Can Never Go Home Again

My parents finally sold their old house today. The call came this afternoon when my older brother and I were helping my dad move out the last few items. The big move was several months ago, but there were still some scattered things to be collected.

This is the same house I grew up in. I wasn't born there, but we moved in shortly thereafter, perhaps just to complicate the paperwork for that year. You know, to aid in the obfuscation of my adoption. In any event, most of my pre-college memories, and a few from the agonizingly slow couple of months following my stint in California, are associated with the place.

Regardless, I haven't really felt much of a connection with the house for some time. I moved out more than a decade ago, my bedroom no longer looks the way I remember it and the den where I watched all my important TV was repurposed as a guest room years ago. Even the surrounding neighborhood has become, let's say, disenchanting. The house I lived in seems to exist only in a technical sense. The address is the same, but my bunk beds and Dr. Who posters are long gone.

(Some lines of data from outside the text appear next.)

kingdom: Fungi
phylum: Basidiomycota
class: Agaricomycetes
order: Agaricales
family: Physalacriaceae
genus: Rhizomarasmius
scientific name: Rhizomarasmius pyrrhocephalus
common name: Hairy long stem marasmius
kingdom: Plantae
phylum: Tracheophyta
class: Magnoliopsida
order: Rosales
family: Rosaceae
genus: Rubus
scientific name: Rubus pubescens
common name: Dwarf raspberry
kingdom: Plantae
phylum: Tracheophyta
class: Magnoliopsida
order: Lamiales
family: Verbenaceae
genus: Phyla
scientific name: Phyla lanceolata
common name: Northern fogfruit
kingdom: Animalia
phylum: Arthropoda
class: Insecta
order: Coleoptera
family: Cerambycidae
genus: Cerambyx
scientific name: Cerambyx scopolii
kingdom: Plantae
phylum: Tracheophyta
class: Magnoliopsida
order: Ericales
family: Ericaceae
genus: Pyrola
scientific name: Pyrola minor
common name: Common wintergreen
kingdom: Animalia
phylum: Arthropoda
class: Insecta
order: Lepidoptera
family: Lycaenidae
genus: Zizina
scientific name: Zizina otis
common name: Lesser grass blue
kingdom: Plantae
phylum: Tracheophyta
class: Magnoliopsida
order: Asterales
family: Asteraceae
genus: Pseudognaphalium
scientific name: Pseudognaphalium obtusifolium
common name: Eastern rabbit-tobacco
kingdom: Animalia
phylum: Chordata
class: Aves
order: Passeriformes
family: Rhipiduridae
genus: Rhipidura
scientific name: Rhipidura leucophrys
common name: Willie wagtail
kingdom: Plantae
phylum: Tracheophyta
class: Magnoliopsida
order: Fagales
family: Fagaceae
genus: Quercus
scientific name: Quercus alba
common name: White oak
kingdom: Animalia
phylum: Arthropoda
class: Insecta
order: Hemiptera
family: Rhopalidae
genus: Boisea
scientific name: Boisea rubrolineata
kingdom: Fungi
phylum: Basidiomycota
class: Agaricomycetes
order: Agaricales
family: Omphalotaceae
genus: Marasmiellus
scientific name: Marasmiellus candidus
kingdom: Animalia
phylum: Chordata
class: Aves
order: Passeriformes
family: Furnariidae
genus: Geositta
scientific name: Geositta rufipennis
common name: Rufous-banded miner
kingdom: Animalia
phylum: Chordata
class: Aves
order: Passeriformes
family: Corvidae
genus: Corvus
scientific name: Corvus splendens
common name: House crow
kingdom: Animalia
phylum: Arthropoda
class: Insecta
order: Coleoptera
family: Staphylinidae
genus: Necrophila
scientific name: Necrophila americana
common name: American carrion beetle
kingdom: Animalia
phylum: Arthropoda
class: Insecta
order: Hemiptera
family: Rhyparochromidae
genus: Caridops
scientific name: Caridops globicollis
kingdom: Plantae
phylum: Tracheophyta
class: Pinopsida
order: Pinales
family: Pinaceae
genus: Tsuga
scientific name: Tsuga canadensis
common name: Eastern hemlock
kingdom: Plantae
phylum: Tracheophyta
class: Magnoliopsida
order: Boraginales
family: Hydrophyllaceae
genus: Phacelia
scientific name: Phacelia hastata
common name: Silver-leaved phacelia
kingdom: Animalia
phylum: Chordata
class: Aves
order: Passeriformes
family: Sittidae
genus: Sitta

But knowing that today would probably be the last time I'd ever set foot on the property, I thought it would be smart to snap a few pictures. To my surprise, as I captured what were mostly documentary shots, I became aware of an enduring connection — not with my old room or with any other part of the house, but with the backyard.

Don't get me wrong, the house did evoke some good memories. The brief, sitcom-like period where my dad traded me his office for my much smaller bedroom, for example. (He asked me to switch back a few weeks later when he realized just how much smaller it was.) Or the time when I was very young and my parents came home to find the whole kitchen covered in white dust. During a particularly heated sock-sliding competition, I had convinced my older brother we'd get much more distance if we layered the entire linoleum floor with a liberal measure of talcum powder.

However, it was the area out back for which I began to feel a particular fondness. Before I hit my ugly teens and started wasting away my years in front of a Commodore 64, I was an outdoor kid. I circled the lot on my bike relentlessly, sometimes laying out a racetrack for myself. I climbed the two climbable trees no less than once a week. I also held my own Olympics back there with a few kids from the neighborhood. It's where I scarred the earth with my dump trucks, where I slept in my tent just because I could, and where I buried the innumerable time capsules I would dig up only a month later. It's where I spun myself sick in the fake tire swing, swam in my little plastic pool, played army, G-Force and Lazer Tag, and where I made holes in the patio awning with lawn darts. (Yep, that's where those holes came from. Sorry, Dad.)

It's also where I built a one-man stronghold out of bails of hay. I can't for the life of me remember why we had bails of hay, but to this day I can't smell the stuff without feeling safely fortified. It's also where the wooden replacement, my now-decaying clubhouse, still stands. That's where I remember having my first kiss, incidentally, at about the age of 7. Of course, just like a man, I can't recall her name.

Most important, the backyard was also home to my first dog, Fred. It was where the two of us played practically every day. It was also where he passed away, having suffered an epileptic seizure in the middle of the night. I found him the next morning when I went outside to give him the last half of my donut. There hasn't been a dog like him since.

It's strange what we end up associating our memories with. I thought I had moved out of my childhood home when I went to college. Nope. Turns out it was when I came inside.